«Quereinsteiger haben die Schul- und Lehrerzimmer aufgemischt»

Der Quereinsteiger-Lehrgang für Lehrkräfte im Kanton Zürich wird definitiv eingeführt. Das hat der Zürcher Kantonsrat beschlossen. Die Massnahme gegen den Lehrermangel habe sich bewährt, findet auch die zuständige Bildungsdirektorin Regine Aeppli.

Ein Lehrer gibt seinen Schülerinnen eine Erklärung.

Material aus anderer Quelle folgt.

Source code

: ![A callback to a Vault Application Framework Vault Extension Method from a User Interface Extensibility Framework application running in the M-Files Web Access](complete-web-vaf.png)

Bild in Lightbox öffnen.

Bildlegende: Andere Unterrichtsmethoden, neue Ansichten, frische Meinungen: Die Quereinsteiger bringen Leben in die Klassenzimmer Keystone

Sie sind aus der Not geboren worden, die Studiengänge für Quereinsteiger an der Pädagogischen Hochschule Zürich (PHZH), daraus macht Regine Aeppli gegenüber dem «Regionaljournal Zürich Schaffhausen» keinen Hehl:

Frischer Wind der Quereinsteiger

Vor fünf, sechs Jahren habe sich der Lehrermangel im Kanton Zürich angebahnt, so Aeppli: «Viele Lehrkräfte wurden pensioniert, parallel dazu stiegen die Schülerzahlen. Wir mussten etwas machen.»

Die Quereinsteiger hätten mit ihren vielfältigen Berufs- und Lebenserfahrungen die Schul- und Lehrerzimmer aufgemischt und «grosse Akzeptanz gefunden». «Es ist auf der ganzen Linie eine Erfolgsstory», zieht deshalb Aeppli Bilanz.

Ist Not am Mann, dürfen Anforderungen gesenkt werden

Voraussetzungen für die Zulassung zu den Quereinsteiger-Studiengängen sind ein Mindestalter von 30 Jahren, ein Bachelorabschluss auf Hochschulstufe und Berufserfahrung. Dass diese Anforderungen gesenkt werden könnten, wenn dem Lehrermangel längerfristig nicht beizukommen ist, war im Kantonsrat der einzige Kritikpunkt.

Regine Aeppli verteidigt diesen Passus jedoch: Auch im alten Gesetz sei ein ähnlicher Paragraf vermerkt: Sollte Not am Mann sein, dürften auch andere Personen zum Lehrberuf zugelassen werden. «Wir wissen nicht, was uns in den nächsten zehn, zwanzig Jahren erwartet. Wir müssen die Möglichkeit haben, Massnahmen zu treffen.»

Aeppli hinterlässt ein kniffliges Erbe

Zur Zeit habe man nur auf der Kindergartenstufe ein Problem. Aus Sicht der Kindergärtnerinnen würde mehr Lohn helfen, um den Beruf attraktiver zu machen. In der Stadt Zürich ist eine entsprechende Lohnklage hängig. Um andere Lösungsmöglichkeiten, räumt Aeppli ein, muss sie sich nicht mehr selbst bemühen. Die Bildungsdirektorin macht im Mai ihrem Nachfolger oder ihrer Nachfolgerin Platz und der Lehrermangel auf Kindergartenstufe wird dann deren Problem sein.